DATA PROVIDED below:

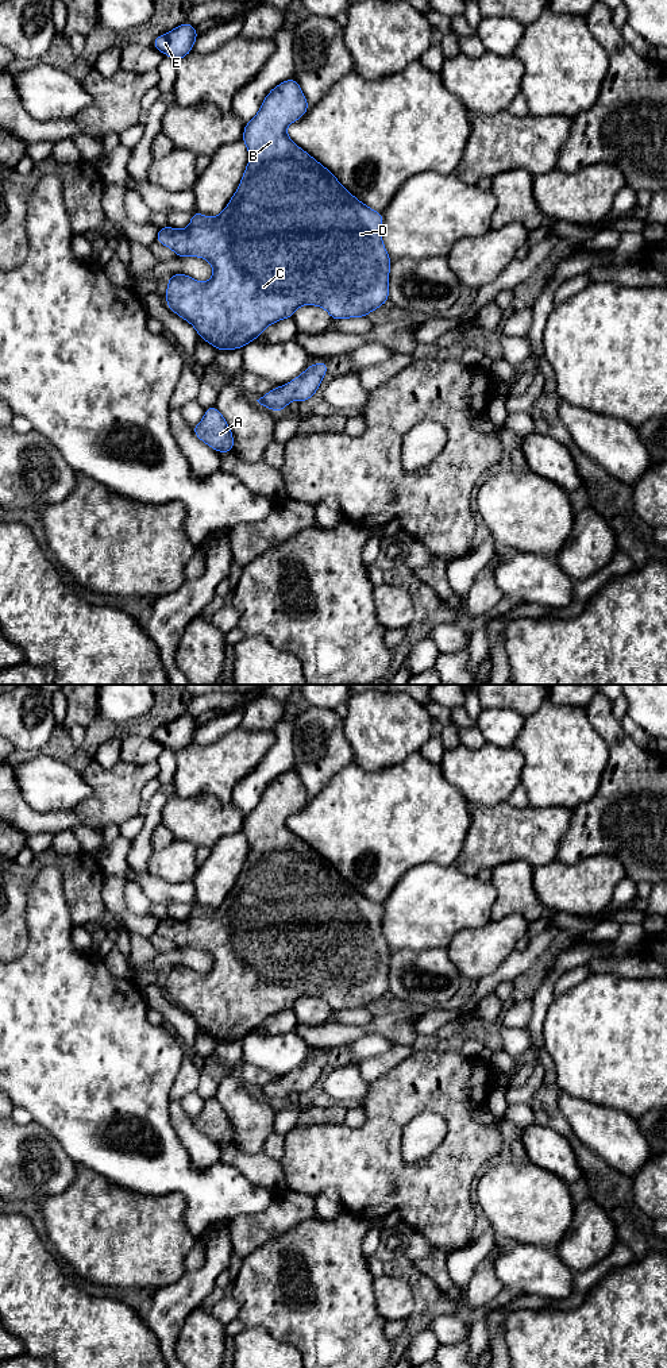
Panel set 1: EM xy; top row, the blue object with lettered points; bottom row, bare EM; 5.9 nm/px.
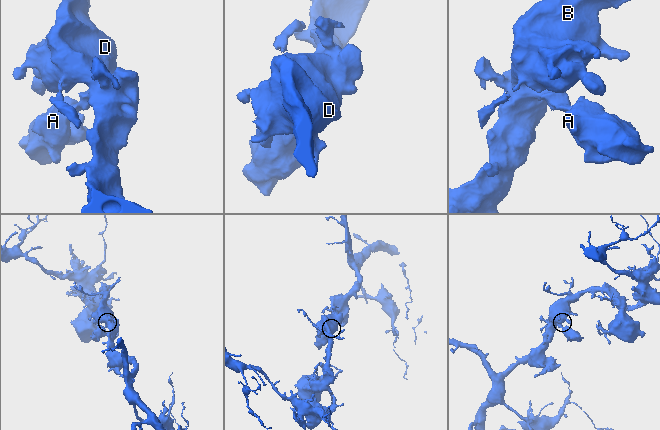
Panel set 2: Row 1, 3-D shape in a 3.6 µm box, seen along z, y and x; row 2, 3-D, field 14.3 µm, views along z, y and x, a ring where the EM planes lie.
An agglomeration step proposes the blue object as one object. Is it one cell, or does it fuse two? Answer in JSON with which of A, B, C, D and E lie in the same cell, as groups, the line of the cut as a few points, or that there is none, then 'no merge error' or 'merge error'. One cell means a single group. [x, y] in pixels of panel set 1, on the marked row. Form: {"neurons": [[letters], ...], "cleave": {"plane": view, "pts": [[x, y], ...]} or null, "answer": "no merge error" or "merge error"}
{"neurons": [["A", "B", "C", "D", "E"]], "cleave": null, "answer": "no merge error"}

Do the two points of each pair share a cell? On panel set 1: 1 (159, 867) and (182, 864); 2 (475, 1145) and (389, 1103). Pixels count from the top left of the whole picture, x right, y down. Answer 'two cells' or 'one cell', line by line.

End of DATA PROVIDED.
DATA PROVIDED below:

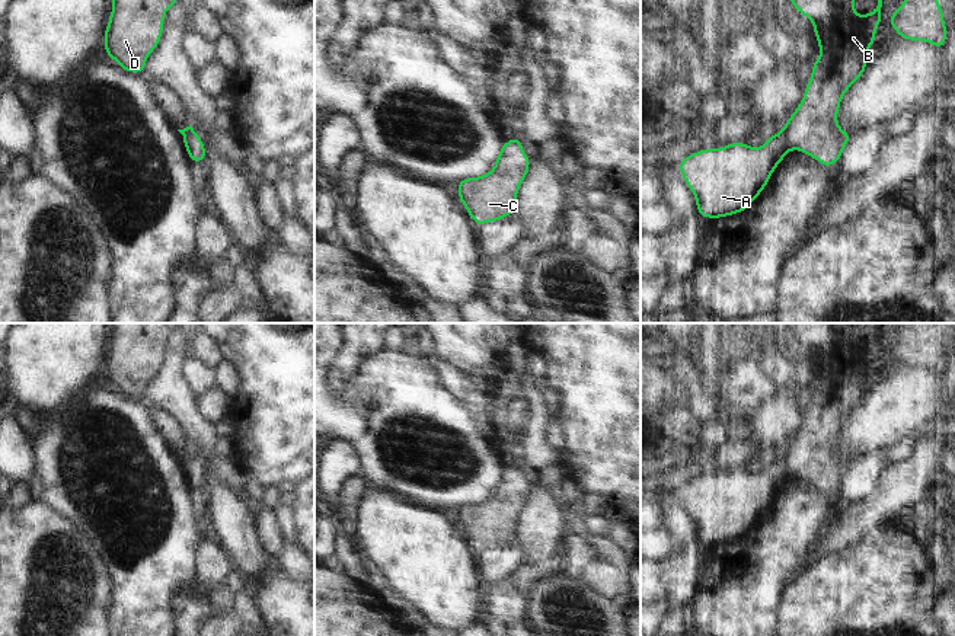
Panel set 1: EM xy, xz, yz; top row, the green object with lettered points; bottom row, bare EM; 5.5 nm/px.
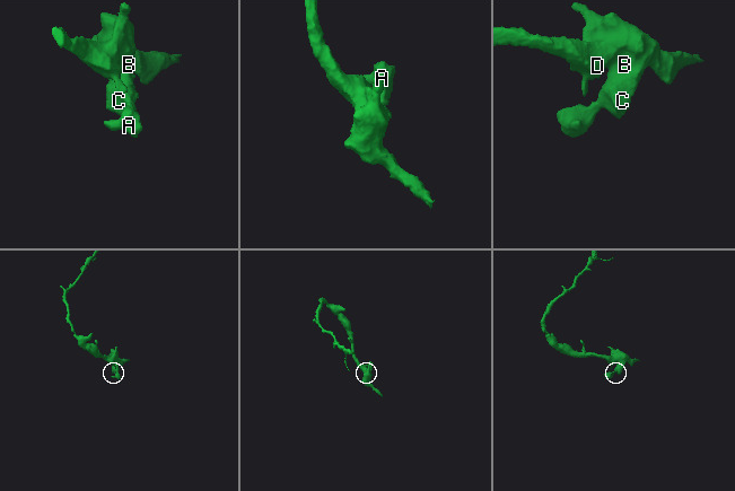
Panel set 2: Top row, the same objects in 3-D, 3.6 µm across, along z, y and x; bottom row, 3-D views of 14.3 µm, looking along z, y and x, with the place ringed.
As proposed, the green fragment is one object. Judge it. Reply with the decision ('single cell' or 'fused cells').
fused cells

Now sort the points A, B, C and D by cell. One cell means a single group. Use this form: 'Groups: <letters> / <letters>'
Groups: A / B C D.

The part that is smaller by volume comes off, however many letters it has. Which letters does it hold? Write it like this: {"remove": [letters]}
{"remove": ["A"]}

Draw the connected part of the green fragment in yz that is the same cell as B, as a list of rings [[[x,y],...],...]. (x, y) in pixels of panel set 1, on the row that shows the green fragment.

End of DATA PROVIDED.
DATA PROVIDED below:

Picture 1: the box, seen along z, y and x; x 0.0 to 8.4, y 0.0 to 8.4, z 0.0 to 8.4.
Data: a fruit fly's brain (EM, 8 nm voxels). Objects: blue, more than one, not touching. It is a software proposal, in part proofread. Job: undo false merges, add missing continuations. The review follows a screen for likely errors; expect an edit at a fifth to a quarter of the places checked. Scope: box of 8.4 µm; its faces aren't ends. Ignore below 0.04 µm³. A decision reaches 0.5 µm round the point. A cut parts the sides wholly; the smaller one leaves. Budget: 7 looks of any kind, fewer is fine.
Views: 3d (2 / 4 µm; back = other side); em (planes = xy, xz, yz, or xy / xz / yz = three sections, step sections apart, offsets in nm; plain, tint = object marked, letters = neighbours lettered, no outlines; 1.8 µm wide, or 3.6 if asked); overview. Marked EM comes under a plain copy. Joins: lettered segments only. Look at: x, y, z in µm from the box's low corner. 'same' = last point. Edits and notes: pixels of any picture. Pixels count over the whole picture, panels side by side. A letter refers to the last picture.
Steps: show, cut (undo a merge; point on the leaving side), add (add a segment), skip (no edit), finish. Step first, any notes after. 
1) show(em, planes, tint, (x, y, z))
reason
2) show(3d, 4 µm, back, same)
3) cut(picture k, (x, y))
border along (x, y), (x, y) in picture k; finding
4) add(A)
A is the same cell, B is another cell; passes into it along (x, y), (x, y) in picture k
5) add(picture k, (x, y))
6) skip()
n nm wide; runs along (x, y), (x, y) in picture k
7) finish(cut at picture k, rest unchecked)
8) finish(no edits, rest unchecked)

End of DATA PROVIDED.

YOUR GOAL:
When you reach the line with "Panel set 1: EM xy;" in the records above, start writing out each line exactly, and stop after the line with "Panel set 2: Row". Pictures stay out.

RESPONSE AREA:
Panel set 1: EM xy; top row, the blue object with lettered points; bottom row, bare EM; 5.9 nm/px.
Panel set 2: Row 1, 3-D shape in a 3.6 µm box, seen along z, y and x; row 2, 3-D, field 14.3 µm, views along z, y and x, a ring where the EM planes lie.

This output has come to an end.